The United States faces a conundrum.  Once Russia completes its deployment, it can completely undermine the U.S. effort in Syria, from no-fly zones to opposition proxies.  The two sides are no closer to agreement on a framework for political settlement, but Russia and the United States are both backing the minority powers in this conflict now, while jihadists represent the dominant powers in Syria.  That is a low bar for common cause, but it should give Washington pause.  Meanwhile neighboring countries and Europeans are paying an increasingly high price in terms of refugees.  Letting this bloody civil war continue is becoming increasingly intolerable for the West.  Somewhere in the future, under the next administration, could be a large U.S. Army deployment to the Middle East as a result of how this war is being handled today.
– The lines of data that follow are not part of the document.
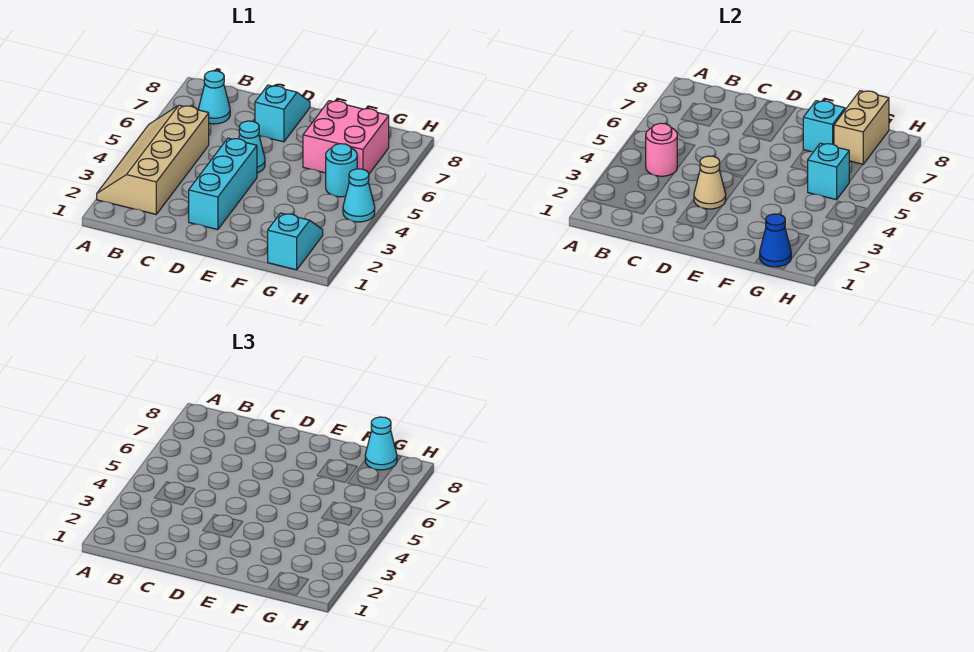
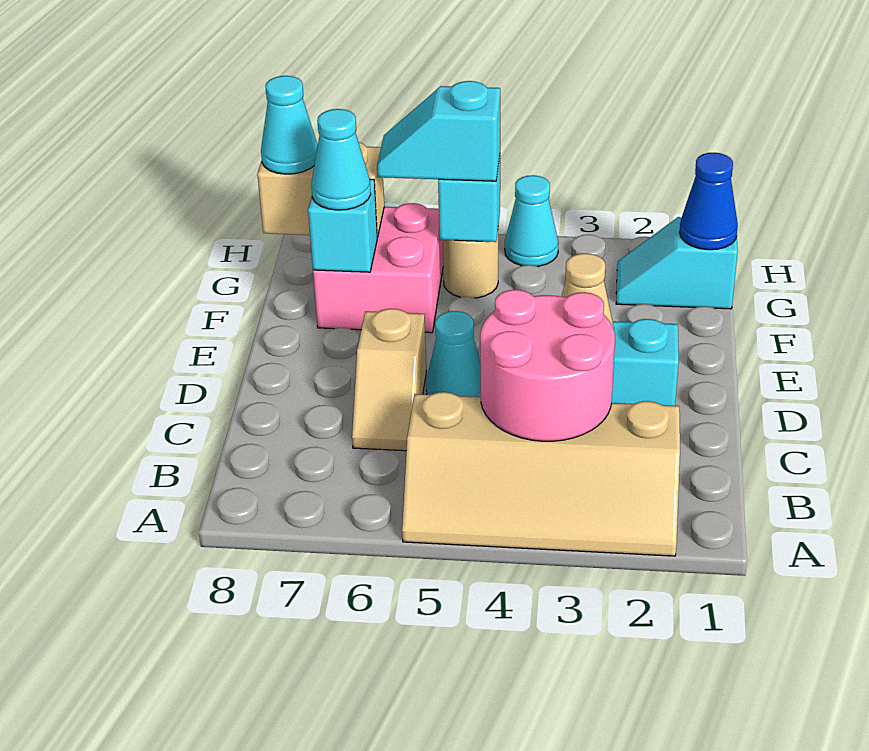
pink 1x1 round brick [646,123,677,176] -> pink 2x2 round brick [480,290,615,441]
cyan 1x1 cone [198,71,230,124] -> cyan 1x1 cone moved to [312,109,371,210]
none -> tan 1x2 slope [352,309,426,451]
cyan 1x2 slope [255,85,310,142] -> cyan 1x2 slope moved to [377,81,500,181]
cyan 1x1 round brick [326,144,357,197] -> tan 1x1 round brick [443,232,498,298]

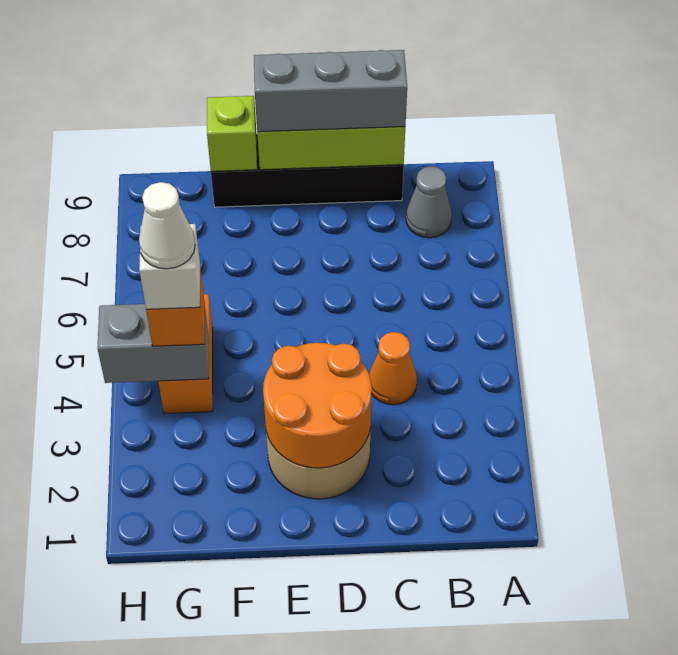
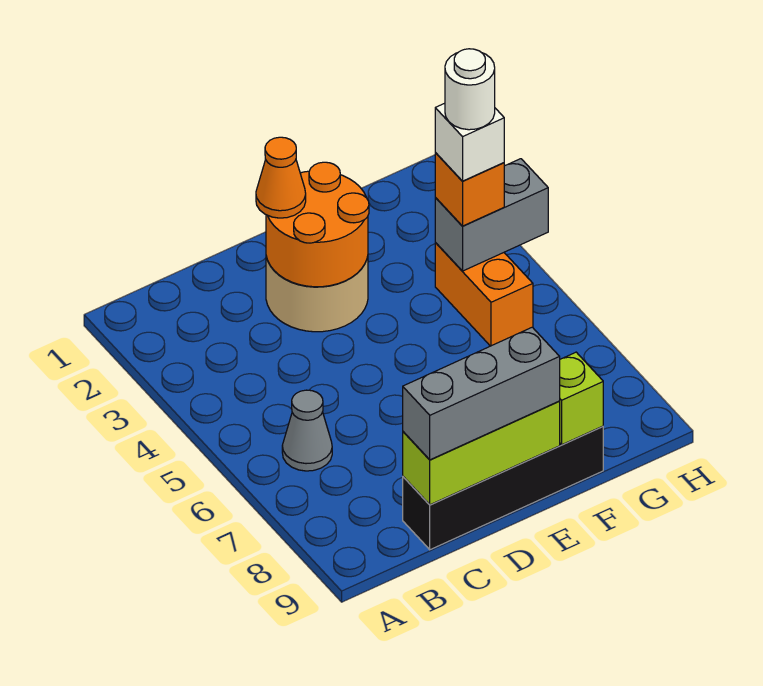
grey 1x1 cone [406,166,452,238] -> grey 1x1 cone moved to [282,390,332,471]
orange 1x1 cone [369,332,417,405] -> orange 1x1 cone moved to [256,137,306,218]
white 1x1 cone [139,182,195,269] -> white 1x1 round brick [445,49,495,130]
Vladimir Putin may pocket a strategic victory, depending on how Russia’s expanded role is received at home, and whether or not he is successful in pressing the U.S. into collaboration.  By forcing the U.S. to deal with him as an equal, he has already demonstrated at home that Russia remains a global player capable of decisive action.  If he is able to achieve a lifting of sanctions in January then this will prove a major political coup for Moscow.  At the least, it will serve as a useful distraction from the disastrous economic situation in Russia.  Of course, no military intervention is without risks, which are perhaps even more perilous when in the Middle East.  Russia will have to perform a delicate balancing act, keeping the stakes low and maximizing the strategic impact of its presence, while retaining the ability to withdraw quickly if the situation unfolds unexpectedly.


Michael Kofman is a Public Policy Scholar at the Wilson Center’s Kennan Institute and an analyst at the CNA Corporation. Previously he served as Program Manager at National Defense University. The views presented here are his own.